Cocteau me interesó más por la manera como construyó su propio personaje, a la manera de Oscar Wilde. Sus excentricidades, las actividades que le permitían estar constantemente en la cresta de la ola vanguardista, sus incursiones en el abanico casi completo de las artes, y su vida privada (pero bastante pública) labraron el personaje del artista inconforme, experimental, surrealista, homosexual, que posaba (como en las fotos) con extravagancia y refinamiento.
Era fundamentalmente poeta, pero no dudó en aventurarse en las artes plásticas, en el cine y en la narrativa, sin dejar de ser poeta. Louis Aragon lo calificó como “poeta-orquesta” por esa capacidad de hacer malabares con diferentes formas de expresión artística.
Me gustan las casualidades y si puedo perseguirlas hasta su desenlace, mejor. Encontré el libro en uno de esos parques de París donde la gente deja ejemplares para que otros los lean, los devuelvan o los cambien por otros libros. De esa manera informal se mantiene el gusto colectivo por la lectura, que es muy fuerte en la sociedad parisina. A nadie se le ocurriría robarse esos libros, como sucedería inmediatamente en Bolivia, una sociedad donde nada se respeta.
Al abrir la primera página decidí leerlo, porque en el primer párrafo, cuando Cocteau se refiere a la cité Monthiers, un pasaje urbano cerca de la Place de Clichy, describe “Estos hotelitos, peraltados por cristaleras con cortinas de fotógrafo, parecen pertenecer a pintores. Podemos imaginarlos llenos de armas, de brocados, de cuadros que figuran gatos en sus cestos, familias de ministros bolivianos y allí mismo vive el maestro, desconocido, ilustre, abrumado de encargos, de recompensas oficiales, protegido contra la inquietud por el silencio de esta cité provinciana”.
Esa mención a los “ministros bolivianos” me pareció tan curiosa que me invitó a leer el libro hasta el final, donde no se menciona nunca más los personajes bolivianos, pero sabemos que muchos se hicieron retratar en París, porque eso le daba más prestigio.
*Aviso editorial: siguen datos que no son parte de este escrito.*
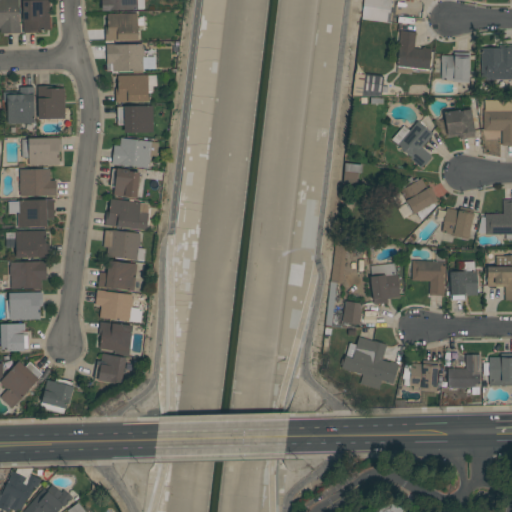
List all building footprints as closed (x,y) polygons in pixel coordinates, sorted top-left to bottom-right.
[(0,0),(18,0),(19,24),(20,33),(0,34),(0,0)] [(49,0),(49,29),(37,30),(37,33),(23,33),(22,0),(49,0)] [(144,0),(144,8),(137,8),(137,9),(110,10),(102,11),(101,0),(144,0)] [(390,0),(389,11),(395,12),(394,23),(360,18),(362,0),(390,0)] [(137,13),(137,17),(144,16),(144,26),(137,26),(138,40),(105,41),(105,26),(107,26),(107,14),(137,13)] [(412,68),(411,73),(397,71),(397,66),(396,66),(398,47),(400,30),(415,32),(413,48),(421,49),(421,47),(431,49),(428,70),(412,68)] [(142,49),(144,49),(144,57),(150,57),(150,69),(142,69),(143,72),(133,72),(133,71),(112,71),(112,63),(106,63),(106,44),(113,44),(142,44),(142,49)] [(511,79),(481,79),(481,47),(499,47),(499,45),(511,45),(511,79)] [(440,56),(453,55),(453,52),(468,52),(468,82),(452,82),(452,80),(441,80),(440,56)] [(380,104),(369,103),(370,98),(353,96),(355,73),(383,76),(380,104)] [(148,75),(156,75),(157,86),(153,87),(153,91),(152,91),(152,93),(147,93),(148,102),(115,102),(115,89),(118,89),(118,75),(148,75)] [(64,118),(37,119),(37,86),(47,86),(47,88),(64,88),(64,118)] [(7,124),(6,101),(3,101),(3,93),(19,92),(19,87),(33,87),(34,123),(7,124)] [(474,137),(448,141),(447,136),(441,136),(433,121),(444,120),(444,112),(448,112),(447,99),(457,98),(458,108),(471,107),(471,109),(470,109),(474,137)] [(153,133),(124,133),(124,125),(117,125),(117,107),(123,107),(123,106),(152,105),(153,133)] [(511,109),(511,145),(502,146),(501,130),(483,131),(483,109),(511,109)] [(421,147),(431,156),(429,158),(430,159),(425,165),(424,165),(422,167),(391,139),(403,125),(409,130),(417,121),(419,123),(421,121),(424,125),(423,126),(432,135),(421,147)] [(40,165),(40,167),(30,167),(30,165),(28,165),(28,158),(21,158),(21,140),(27,139),(27,138),(61,137),(61,152),(58,152),(59,164),(40,165)] [(158,142),(156,156),(150,156),(149,164),(148,163),(147,168),(111,164),(113,145),(119,146),(120,138),(158,142)] [(344,163),(362,165),(361,173),(358,173),(356,186),(342,185),(344,163)] [(136,198),(113,196),(114,188),(109,187),(112,168),(116,169),(116,168),(129,170),(129,171),(139,173),(136,198)] [(49,169),(50,181),(56,181),(56,196),(47,196),(20,196),(20,192),(19,192),(19,184),(13,184),(13,171),(19,171),(19,169),(49,169)] [(426,188),(429,186),(438,201),(433,203),(435,206),(421,221),(416,213),(411,216),(404,204),(406,203),(399,191),(401,190),(398,184),(410,177),(412,181),(417,178),(418,180),(421,178),(426,188)] [(18,227),(17,214),(8,214),(8,202),(17,201),(17,200),(53,199),(54,219),(46,219),(47,226),(18,227)] [(129,201),(129,199),(133,200),(133,201),(134,201),(137,201),(137,202),(140,202),(140,203),(148,204),(147,213),(148,213),(146,230),(104,225),(106,211),(108,212),(110,199),(129,201)] [(502,214),(503,199),(511,199),(511,239),(505,239),(505,234),(485,234),(485,233),(476,233),(480,216),(485,217),(485,214),(502,214)] [(473,238),(468,237),(468,240),(452,236),(452,235),(441,232),(442,228),(429,218),(440,207),(446,211),(448,208),(459,210),(459,207),(473,209),(473,213),(474,214),(473,215),(478,216),(473,238)] [(107,247),(102,247),(104,229),(140,233),(139,238),(140,238),(139,247),(138,247),(138,248),(145,249),(144,260),(137,259),(136,260),(106,256),(107,247)] [(45,230),(45,243),(48,243),(49,257),(15,258),(15,247),(6,248),(5,233),(15,232),(15,231),(45,230)] [(336,237),(347,238),(342,283),(336,283),(331,328),(324,327),(329,281),(330,281),(336,237)] [(443,296),(428,295),(429,281),(411,280),(412,260),(435,261),(435,254),(444,254),(443,261),(445,261),(443,296)] [(504,287),(486,287),(486,267),(495,267),(495,257),(503,257),(503,256),(511,256),(511,301),(504,301),(504,287)] [(45,261),(46,264),(47,264),(47,273),(46,273),(46,280),(40,280),(40,288),(11,289),(10,276),(9,276),(9,266),(10,266),(10,262),(45,261)] [(133,291),(97,287),(99,272),(107,273),(108,261),(136,264),(133,291)] [(465,296),(465,299),(450,300),(449,289),(447,290),(447,282),(449,282),(449,270),(464,270),(464,262),(473,262),(474,270),(476,270),(477,295),(465,296)] [(393,263),(395,273),(396,273),(398,281),(399,281),(399,288),(398,288),(399,297),(387,299),(387,302),(374,304),(373,301),(369,277),(371,276),(370,266),(393,263)] [(100,306),(94,305),(96,290),(132,294),(132,299),(133,300),(132,307),(139,308),(139,310),(142,311),(140,323),(99,318),(100,306)] [(9,320),(9,319),(6,319),(5,300),(8,300),(8,293),(42,292),(42,306),(39,306),(40,319),(9,320)] [(345,301),(362,304),(359,325),(342,322),(345,301)] [(132,325),(131,335),(132,335),(131,348),(129,348),(129,352),(99,349),(100,336),(98,336),(100,322),(132,325)] [(0,324),(24,324),(24,332),(28,332),(28,349),(23,349),(23,351),(10,352),(10,351),(6,351),(6,350),(0,350),(0,324)] [(381,380),(378,389),(360,384),(362,375),(341,368),(342,365),(340,364),(342,358),(344,359),(349,343),(356,345),(358,337),(373,341),(386,345),(381,360),(389,362),(389,361),(399,364),(393,384),(381,380)] [(125,358),(121,383),(111,382),(111,383),(97,381),(97,379),(93,378),(97,361),(100,362),(102,353),(125,358)] [(488,357),(500,357),(500,353),(511,353),(511,385),(489,386),(488,357)] [(481,368),(479,368),(479,388),(447,388),(447,368),(465,368),(465,354),(480,354),(481,368)] [(438,361),(436,392),(420,390),(419,393),(408,392),(409,379),(401,378),(404,366),(410,366),(410,363),(422,364),(422,360),(438,361)] [(0,381),(18,361),(25,367),(29,362),(43,374),(12,408),(0,398),(7,390),(0,383),(0,381)] [(39,408),(47,380),(54,382),(56,378),(73,382),(72,387),(73,387),(68,404),(66,403),(63,414),(39,408)] [(0,495),(12,471),(25,478),(28,473),(40,480),(36,488),(34,487),(28,498),(27,497),(22,507),(13,502),(8,511),(6,511),(0,508),(0,495)] [(22,511),(43,488),(46,491),(52,485),(61,492),(63,490),(72,497),(63,507),(62,506),(56,511),(22,511)] [(375,511),(382,497),(404,507),(401,511),(375,511)] [(85,511),(68,511),(67,510),(78,502),(85,511)]
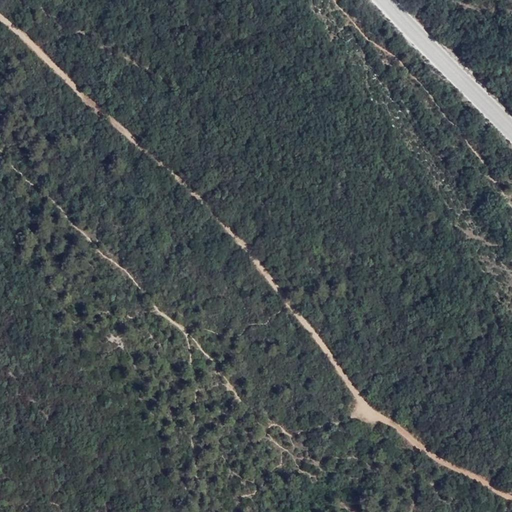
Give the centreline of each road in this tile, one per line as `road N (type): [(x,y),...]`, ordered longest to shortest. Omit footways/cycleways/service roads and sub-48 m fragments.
road 1 (track): [(511,498),(369,410),(228,228),(0,17)]
road 2 (tertiary): [(511,126),(384,0)]
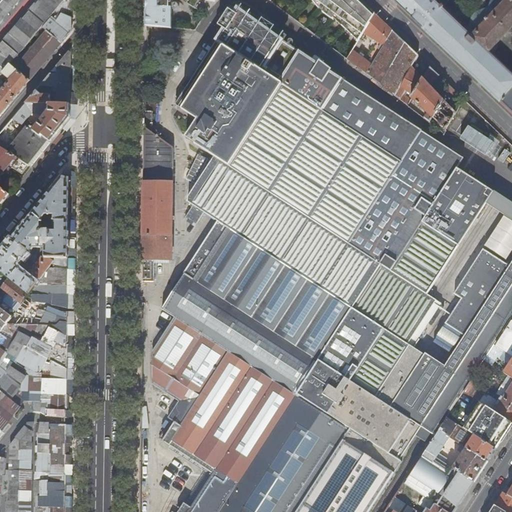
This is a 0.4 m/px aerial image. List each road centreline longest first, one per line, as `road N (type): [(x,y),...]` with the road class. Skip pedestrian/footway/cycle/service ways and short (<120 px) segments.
road 1 (primary): [(102,511),(104,123)]
road 2 (residential): [(511,130),(376,0)]
road 3 (residential): [(0,127),(109,0)]
road 4 (residential): [(0,237),(77,140),(104,123)]
road 5 (primary): [(104,123),(109,0)]
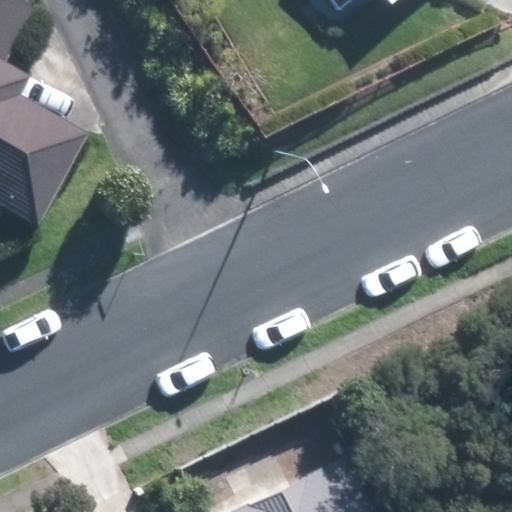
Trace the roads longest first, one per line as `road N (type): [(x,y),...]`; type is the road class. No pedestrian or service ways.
road 1 (residential): [(245,290),(86,0)]
road 2 (residential): [(245,290),(511,161)]
road 3 (residential): [(0,413),(245,290)]
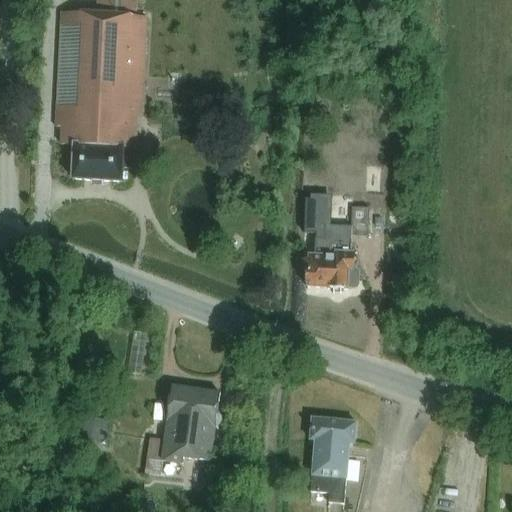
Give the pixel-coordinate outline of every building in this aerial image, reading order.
[(98,0),(97,16),(136,18),(137,0),(98,0)] [(141,119),(146,19),(136,18),(97,16),(63,14),(58,129),(63,129),(62,146),(73,147),(72,181),(121,183),(121,170),(132,171),(134,119),(141,119)] [(345,126),(345,107),(330,107),(330,126),(345,126)] [(364,143),(365,156),(383,155),(382,141),(364,143)] [(369,237),(370,209),(352,209),(352,227),(326,226),(325,240),(316,240),(315,257),(309,256),(309,270),(308,270),(307,284),(308,284),(308,288),(327,289),(327,290),(331,290),(333,295),(342,295),(345,291),(348,291),(348,289),(356,289),(359,287),(359,273),(357,270),(353,270),(354,254),(351,254),(352,236),(369,237)] [(148,334),(135,332),(129,374),(141,376),(148,334)] [(151,439),(148,461),(164,463),(181,465),(181,459),(184,460),(210,463),(214,429),(216,429),(219,429),(221,424),(220,420),(218,415),(220,394),(171,387),(167,419),(169,420),(166,441),(151,439)] [(357,424),(313,420),(311,441),(316,442),(313,476),(312,493),(330,494),(329,503),(345,505),(350,445),(355,445),(357,424)] [(225,481),(210,480),(211,470),(202,469),(200,488),(224,490),(225,481)]
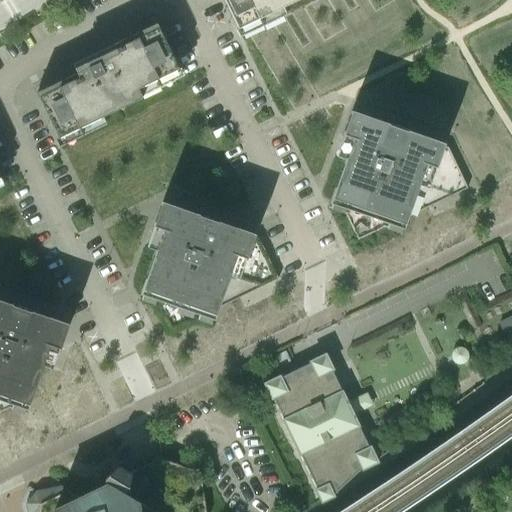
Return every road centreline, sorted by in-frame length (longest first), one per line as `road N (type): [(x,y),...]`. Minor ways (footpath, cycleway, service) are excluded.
road 1 (residential): [(0,451),(319,295),(181,0)]
road 2 (residential): [(125,356),(0,96)]
road 3 (residential): [(0,84),(134,0)]
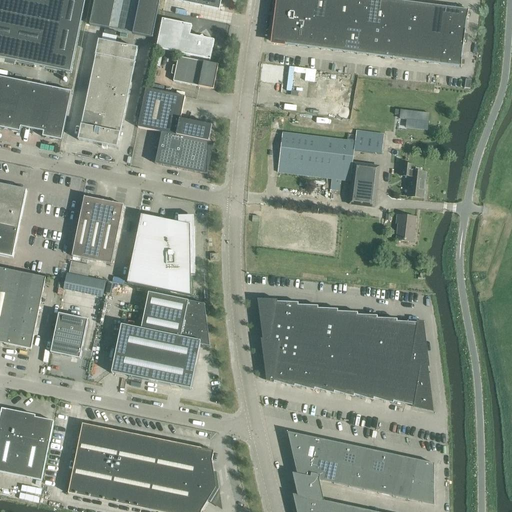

La obra me pareció menor. Un relato de naturaleza cursi no tendría hoy interés y quizás en su época solo lo tuvo por su autor. Es cierto que a través de los personajes de tres adolescentes y otra que se suma después (como en la obra de Dumas), aborda sus temas recurrentes (el amor y la muerte), pero lo hace como un boceto de guion que puede (o no) ser bien aprovechado. De hecho, Jean-Pierre Melville hizo en 1950 un largometraje sobre la obra, aunque los actores parecen mayores que los de la novela. Por una vez, la película es mejor que la novela, y cuenta con la voz en off de Cocteau, el narrador.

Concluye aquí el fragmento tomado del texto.